= Task objective =
Copy the stretch of the entries below from the line containing "elevatórias nos bairros" through the line containing "da implantação das", including both of those lines. Reproduce each line word for word.

**** Dataset content

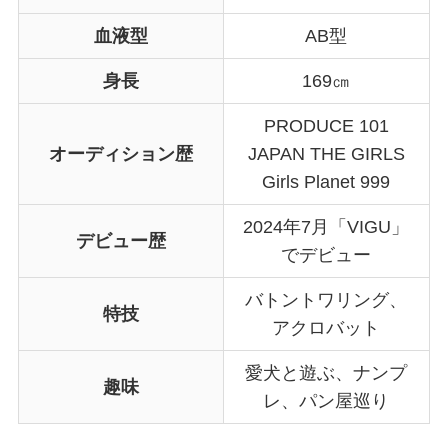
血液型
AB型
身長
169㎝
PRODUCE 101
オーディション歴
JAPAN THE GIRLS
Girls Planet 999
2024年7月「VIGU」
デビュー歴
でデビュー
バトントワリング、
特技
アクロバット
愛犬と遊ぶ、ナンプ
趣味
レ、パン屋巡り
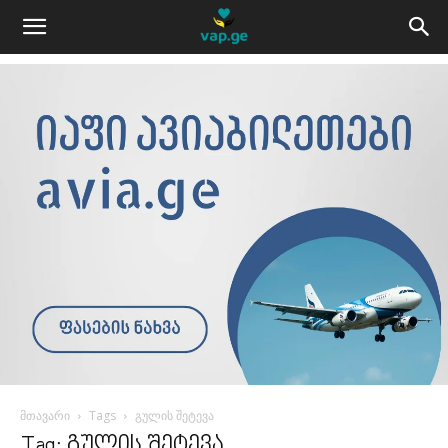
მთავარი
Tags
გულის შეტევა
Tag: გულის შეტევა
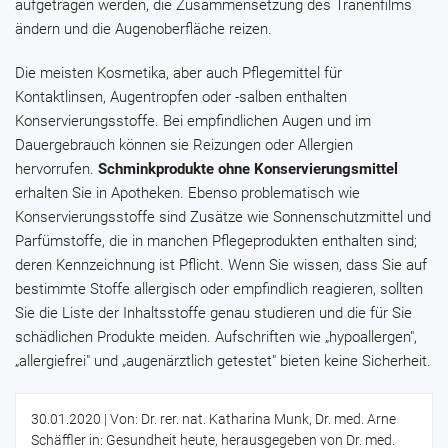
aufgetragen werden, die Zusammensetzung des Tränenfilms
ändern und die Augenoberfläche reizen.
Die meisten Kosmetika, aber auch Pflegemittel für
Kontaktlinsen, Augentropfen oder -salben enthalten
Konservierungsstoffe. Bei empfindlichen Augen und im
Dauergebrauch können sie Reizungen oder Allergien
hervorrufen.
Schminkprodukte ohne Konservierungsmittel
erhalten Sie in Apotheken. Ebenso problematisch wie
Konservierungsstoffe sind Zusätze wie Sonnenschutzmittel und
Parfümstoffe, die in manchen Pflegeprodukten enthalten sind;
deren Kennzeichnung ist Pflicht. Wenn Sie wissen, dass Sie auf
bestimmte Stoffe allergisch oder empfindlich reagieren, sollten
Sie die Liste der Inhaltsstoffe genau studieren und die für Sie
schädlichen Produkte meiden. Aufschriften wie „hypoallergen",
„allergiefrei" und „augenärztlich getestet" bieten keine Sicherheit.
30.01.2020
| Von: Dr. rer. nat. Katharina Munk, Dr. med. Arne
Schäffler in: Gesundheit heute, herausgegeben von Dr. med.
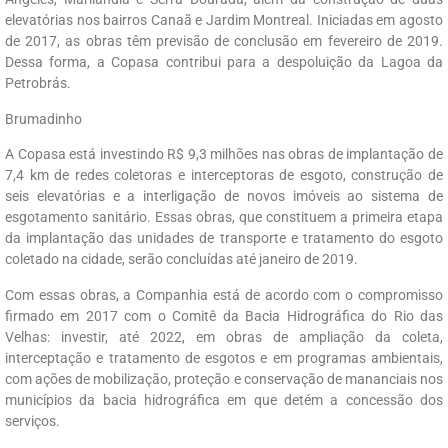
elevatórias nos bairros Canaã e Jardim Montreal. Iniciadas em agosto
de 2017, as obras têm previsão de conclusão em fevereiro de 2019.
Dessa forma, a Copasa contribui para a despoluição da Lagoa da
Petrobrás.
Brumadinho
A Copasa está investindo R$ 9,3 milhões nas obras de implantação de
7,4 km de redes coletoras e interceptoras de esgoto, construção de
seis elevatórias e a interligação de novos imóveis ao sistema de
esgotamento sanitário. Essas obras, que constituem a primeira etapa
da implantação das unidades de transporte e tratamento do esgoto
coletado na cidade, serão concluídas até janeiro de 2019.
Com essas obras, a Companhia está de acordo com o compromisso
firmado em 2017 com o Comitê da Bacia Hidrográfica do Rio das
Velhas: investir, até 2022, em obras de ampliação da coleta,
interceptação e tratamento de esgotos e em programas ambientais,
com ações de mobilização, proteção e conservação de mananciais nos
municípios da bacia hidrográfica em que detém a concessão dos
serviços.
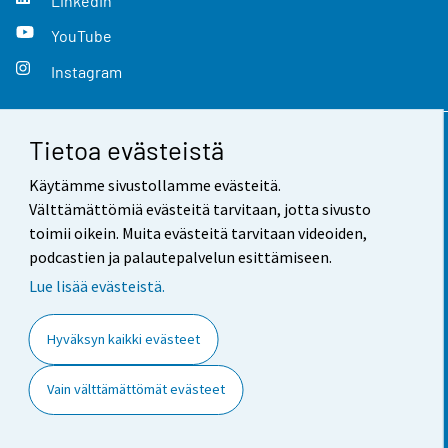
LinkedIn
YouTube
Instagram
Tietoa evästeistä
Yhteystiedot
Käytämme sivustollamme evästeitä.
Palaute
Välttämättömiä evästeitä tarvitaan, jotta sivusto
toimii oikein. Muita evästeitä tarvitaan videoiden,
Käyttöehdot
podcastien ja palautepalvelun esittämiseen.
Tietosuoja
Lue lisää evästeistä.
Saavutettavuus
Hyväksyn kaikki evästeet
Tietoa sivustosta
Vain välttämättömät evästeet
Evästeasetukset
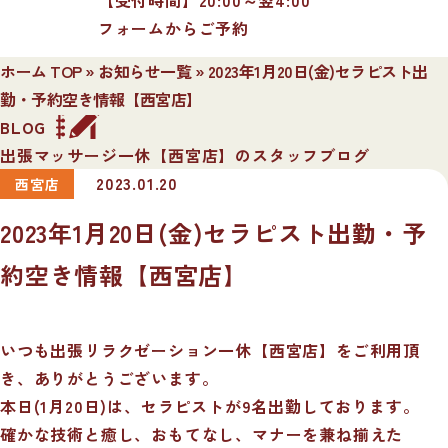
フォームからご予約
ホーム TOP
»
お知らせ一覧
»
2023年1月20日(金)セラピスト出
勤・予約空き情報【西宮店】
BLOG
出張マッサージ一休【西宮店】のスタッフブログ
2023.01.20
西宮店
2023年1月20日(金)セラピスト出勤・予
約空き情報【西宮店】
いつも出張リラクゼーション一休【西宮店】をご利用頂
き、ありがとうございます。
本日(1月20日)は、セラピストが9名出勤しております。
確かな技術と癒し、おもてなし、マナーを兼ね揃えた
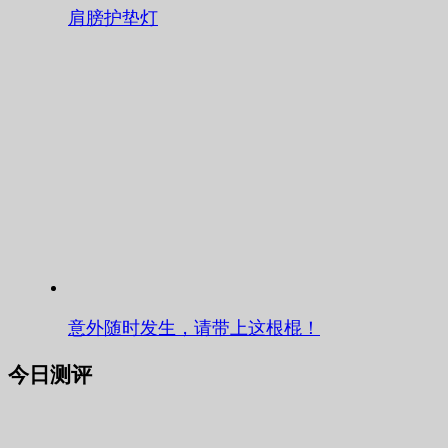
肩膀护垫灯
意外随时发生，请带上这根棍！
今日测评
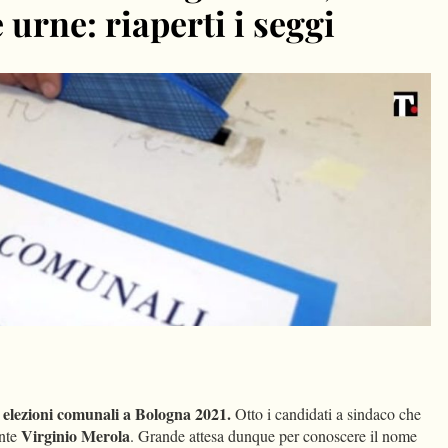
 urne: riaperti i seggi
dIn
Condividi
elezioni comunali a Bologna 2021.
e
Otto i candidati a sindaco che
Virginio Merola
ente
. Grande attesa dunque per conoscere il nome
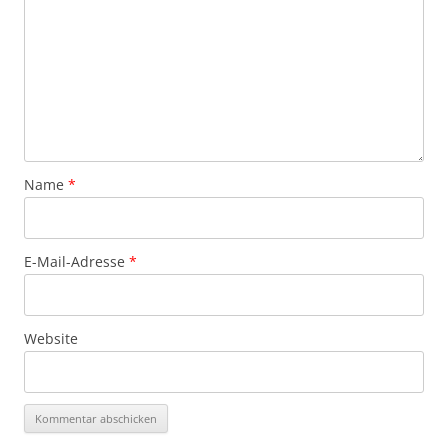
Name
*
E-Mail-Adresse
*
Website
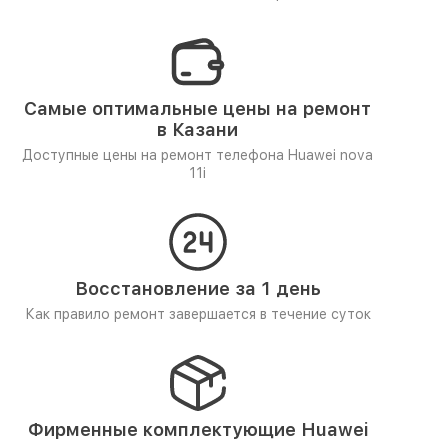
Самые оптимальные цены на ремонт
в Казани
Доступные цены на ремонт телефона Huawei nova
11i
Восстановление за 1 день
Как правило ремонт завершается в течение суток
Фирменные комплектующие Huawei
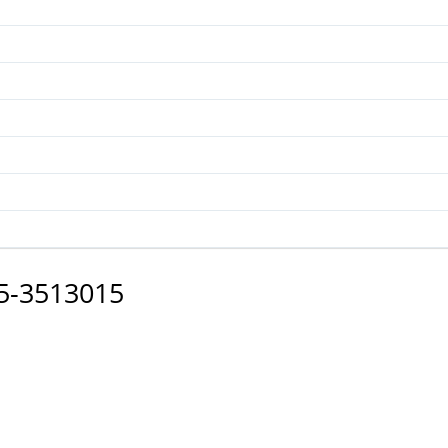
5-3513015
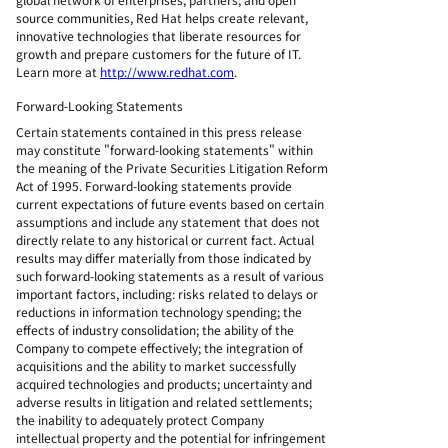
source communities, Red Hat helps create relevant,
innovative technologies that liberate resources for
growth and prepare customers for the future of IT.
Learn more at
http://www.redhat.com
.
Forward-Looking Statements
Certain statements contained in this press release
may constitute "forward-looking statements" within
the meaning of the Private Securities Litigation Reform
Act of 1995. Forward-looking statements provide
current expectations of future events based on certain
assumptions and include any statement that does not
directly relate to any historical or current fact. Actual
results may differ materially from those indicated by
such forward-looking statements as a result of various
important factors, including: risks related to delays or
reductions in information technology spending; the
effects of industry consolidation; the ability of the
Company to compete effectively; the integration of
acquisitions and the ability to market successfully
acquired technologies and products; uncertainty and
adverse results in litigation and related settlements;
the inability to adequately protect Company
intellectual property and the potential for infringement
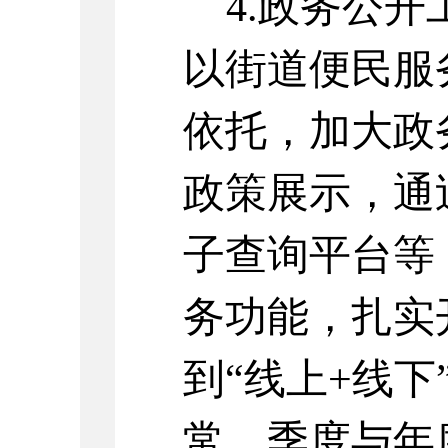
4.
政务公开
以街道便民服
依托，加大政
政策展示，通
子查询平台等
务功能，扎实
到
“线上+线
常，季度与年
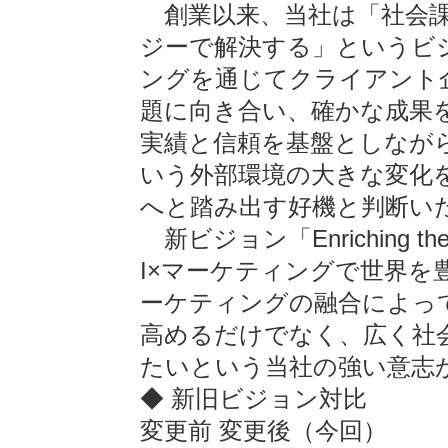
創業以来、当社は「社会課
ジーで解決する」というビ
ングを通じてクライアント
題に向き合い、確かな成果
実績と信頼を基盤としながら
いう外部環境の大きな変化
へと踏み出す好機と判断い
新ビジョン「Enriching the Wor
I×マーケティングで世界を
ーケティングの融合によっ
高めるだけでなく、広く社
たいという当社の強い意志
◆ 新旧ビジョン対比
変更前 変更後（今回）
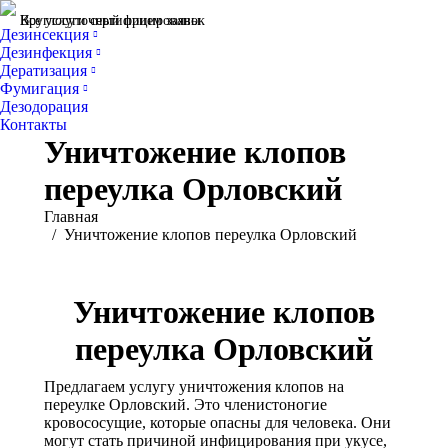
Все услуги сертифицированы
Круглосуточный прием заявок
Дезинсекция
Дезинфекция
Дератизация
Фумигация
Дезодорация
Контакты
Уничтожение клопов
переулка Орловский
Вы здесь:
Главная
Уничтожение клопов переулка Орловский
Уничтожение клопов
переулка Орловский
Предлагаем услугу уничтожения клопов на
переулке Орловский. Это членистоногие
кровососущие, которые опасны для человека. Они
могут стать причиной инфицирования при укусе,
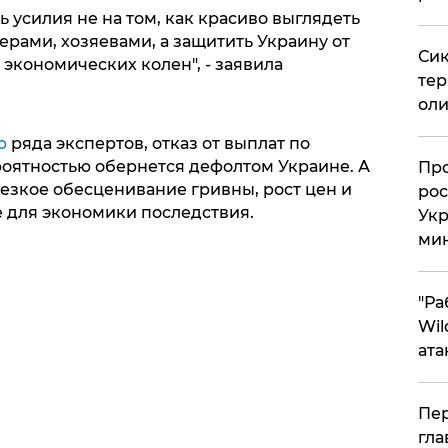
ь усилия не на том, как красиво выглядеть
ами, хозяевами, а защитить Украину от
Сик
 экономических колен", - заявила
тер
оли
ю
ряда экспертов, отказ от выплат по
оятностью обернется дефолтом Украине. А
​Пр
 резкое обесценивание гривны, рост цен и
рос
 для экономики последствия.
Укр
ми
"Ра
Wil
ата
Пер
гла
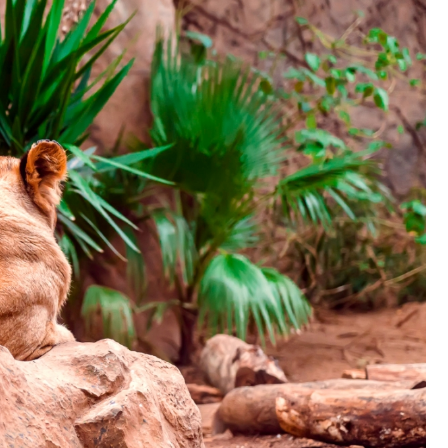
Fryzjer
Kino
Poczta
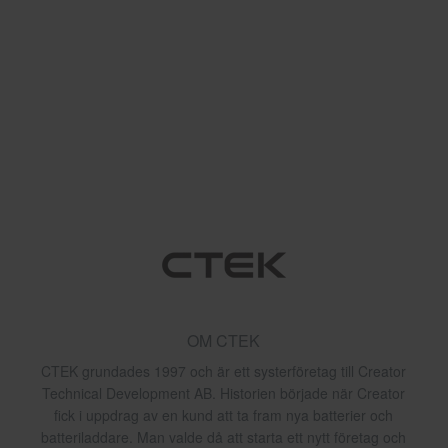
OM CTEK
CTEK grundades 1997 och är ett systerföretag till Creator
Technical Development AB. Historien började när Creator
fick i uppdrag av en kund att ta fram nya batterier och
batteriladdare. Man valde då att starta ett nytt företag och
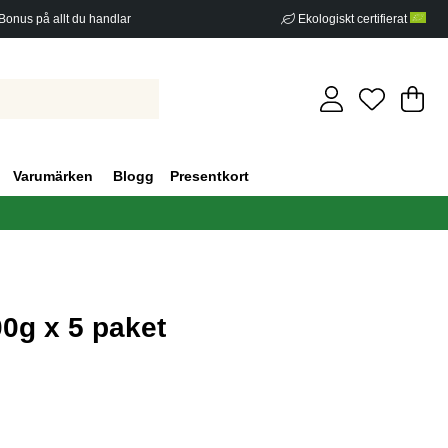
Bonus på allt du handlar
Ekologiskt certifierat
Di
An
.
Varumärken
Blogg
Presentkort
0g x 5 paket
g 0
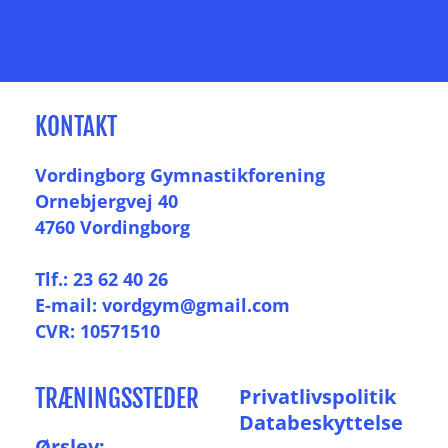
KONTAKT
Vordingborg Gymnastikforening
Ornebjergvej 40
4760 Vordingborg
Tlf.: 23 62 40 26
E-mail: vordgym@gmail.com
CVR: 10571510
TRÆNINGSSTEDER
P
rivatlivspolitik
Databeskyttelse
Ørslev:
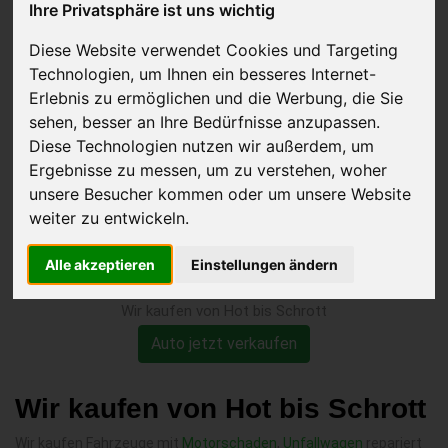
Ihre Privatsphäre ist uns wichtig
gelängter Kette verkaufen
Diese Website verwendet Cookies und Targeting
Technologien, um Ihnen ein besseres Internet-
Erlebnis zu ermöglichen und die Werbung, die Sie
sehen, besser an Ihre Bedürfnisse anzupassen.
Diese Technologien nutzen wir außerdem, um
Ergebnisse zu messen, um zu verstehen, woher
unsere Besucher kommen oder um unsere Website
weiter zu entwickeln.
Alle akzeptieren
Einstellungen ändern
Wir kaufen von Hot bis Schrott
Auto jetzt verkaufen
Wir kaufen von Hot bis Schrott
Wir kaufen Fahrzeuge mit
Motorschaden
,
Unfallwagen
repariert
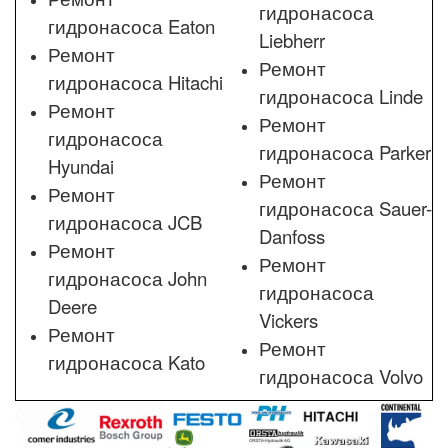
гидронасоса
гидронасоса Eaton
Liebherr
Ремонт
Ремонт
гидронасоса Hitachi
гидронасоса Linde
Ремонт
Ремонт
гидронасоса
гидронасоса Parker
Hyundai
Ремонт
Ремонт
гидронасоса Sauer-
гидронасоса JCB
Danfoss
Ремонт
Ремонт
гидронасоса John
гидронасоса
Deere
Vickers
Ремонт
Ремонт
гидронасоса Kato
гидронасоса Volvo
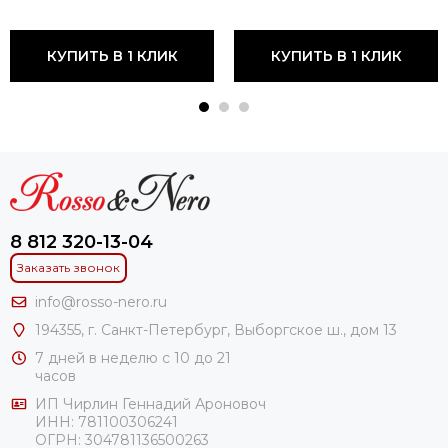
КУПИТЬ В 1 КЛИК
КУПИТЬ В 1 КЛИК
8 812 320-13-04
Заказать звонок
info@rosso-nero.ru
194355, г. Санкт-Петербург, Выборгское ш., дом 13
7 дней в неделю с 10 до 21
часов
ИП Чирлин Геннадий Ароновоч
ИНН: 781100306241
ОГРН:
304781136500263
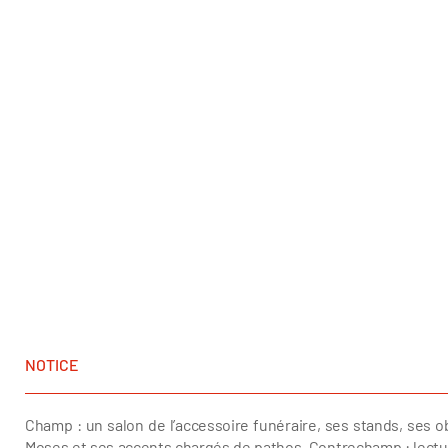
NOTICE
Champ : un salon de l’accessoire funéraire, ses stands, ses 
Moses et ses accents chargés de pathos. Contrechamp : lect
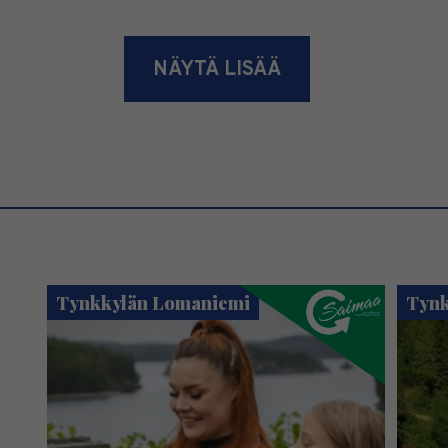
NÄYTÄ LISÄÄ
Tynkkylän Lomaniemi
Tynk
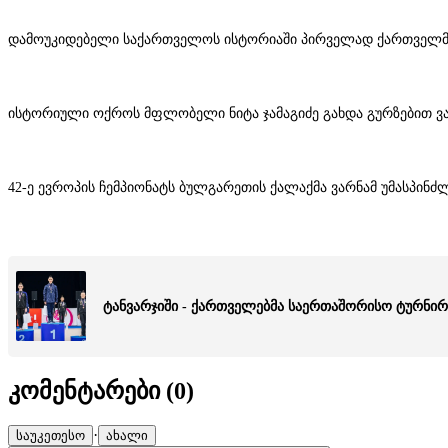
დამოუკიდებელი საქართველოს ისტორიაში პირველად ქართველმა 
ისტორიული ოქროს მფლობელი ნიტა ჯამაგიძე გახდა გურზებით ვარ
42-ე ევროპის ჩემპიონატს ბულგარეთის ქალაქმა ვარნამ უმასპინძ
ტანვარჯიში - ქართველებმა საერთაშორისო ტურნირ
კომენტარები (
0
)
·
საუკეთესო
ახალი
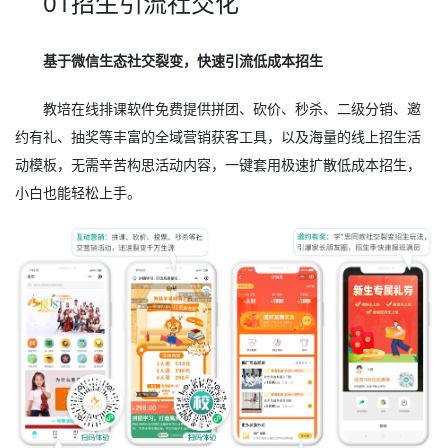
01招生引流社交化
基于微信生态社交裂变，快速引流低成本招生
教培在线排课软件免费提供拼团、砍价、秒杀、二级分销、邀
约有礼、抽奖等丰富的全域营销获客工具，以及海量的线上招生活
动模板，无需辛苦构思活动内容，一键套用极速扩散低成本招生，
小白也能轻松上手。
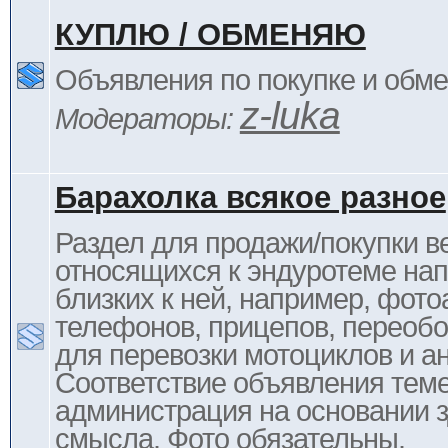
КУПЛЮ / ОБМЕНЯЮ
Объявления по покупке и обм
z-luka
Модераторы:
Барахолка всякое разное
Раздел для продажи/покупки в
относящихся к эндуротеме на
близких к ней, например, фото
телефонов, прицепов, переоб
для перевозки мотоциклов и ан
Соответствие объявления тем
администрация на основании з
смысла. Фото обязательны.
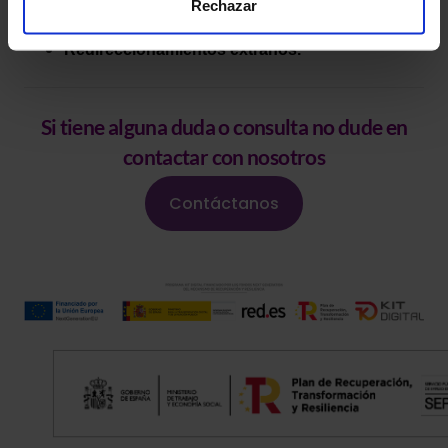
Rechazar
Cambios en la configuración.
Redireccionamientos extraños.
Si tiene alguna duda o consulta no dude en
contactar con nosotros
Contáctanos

********

= Task solution =
elevatórias nos bairros Canaã e Jardim Montreal. Iniciadas em agosto
de 2017, as obras têm previsão de conclusão em fevereiro de 2019.
Dessa forma, a Copasa contribui para a despoluição da Lagoa da
Petrobrás.
Brumadinho
A Copasa está investindo R$ 9,3 milhões nas obras de implantação de
7,4 km de redes coletoras e interceptoras de esgoto, construção de
seis elevatórias e a interligação de novos imóveis ao sistema de
esgotamento sanitário. Essas obras, que constituem a primeira etapa
da implantação das unidades de transporte e tratamento do esgoto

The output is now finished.